Page-level text extractions:
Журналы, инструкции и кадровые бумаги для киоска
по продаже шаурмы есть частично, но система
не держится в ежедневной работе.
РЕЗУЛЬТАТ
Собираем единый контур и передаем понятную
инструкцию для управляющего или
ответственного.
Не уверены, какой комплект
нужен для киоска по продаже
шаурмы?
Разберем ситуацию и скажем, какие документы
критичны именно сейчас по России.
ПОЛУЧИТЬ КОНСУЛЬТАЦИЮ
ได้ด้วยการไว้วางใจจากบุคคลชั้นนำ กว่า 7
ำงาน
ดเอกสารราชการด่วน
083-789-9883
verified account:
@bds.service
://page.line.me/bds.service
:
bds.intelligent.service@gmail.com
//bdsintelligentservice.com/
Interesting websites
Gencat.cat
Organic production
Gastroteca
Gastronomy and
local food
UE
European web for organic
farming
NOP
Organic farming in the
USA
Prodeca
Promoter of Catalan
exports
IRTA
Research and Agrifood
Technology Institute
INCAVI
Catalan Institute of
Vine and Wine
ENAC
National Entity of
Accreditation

▶ **What the task asks**:
Arrange the lines from all of the records above into a single numbered list, omitting any blank lines.

▶ **Answer**:
1. Журналы, инструкции и кадровые бумаги для киоска
2. по продаже шаурмы есть частично, но система
3. не держится в ежедневной работе.
4. РЕЗУЛЬТАТ
5. Собираем единый контур и передаем понятную
6. инструкцию для управляющего или
7. ответственного.
8. Не уверены, какой комплект
9. нужен для киоска по продаже
10. шаурмы?
11. Разберем ситуацию и скажем, какие документы
12. критичны именно сейчас по России.
13. ПОЛУЧИТЬ КОНСУЛЬТАЦИЮ
14. ได้ด้วยการไว้วางใจจากบุคคลชั้นนำ กว่า 7
15. ำงาน
16. ดเอกสารราชการด่วน
17. 083-789-9883
18. verified account:
19. @bds.service
20. ://page.line.me/bds.service
21. :
22. bds.intelligent.service@gmail.com
23. //bdsintelligentservice.com/
24. Interesting websites
25. Gencat.cat
26. Organic production
27. Gastroteca
28. Gastronomy and
29. local food
30. UE
31. European web for organic
32. farming
33. NOP
34. Organic farming in the
35. USA
36. Prodeca
37. Promoter of Catalan
38. exports
39. IRTA
40. Research and Agrifood
41. Technology Institute
42. INCAVI
43. Catalan Institute of
44. Vine and Wine
45. ENAC
46. National Entity of
47. Accreditation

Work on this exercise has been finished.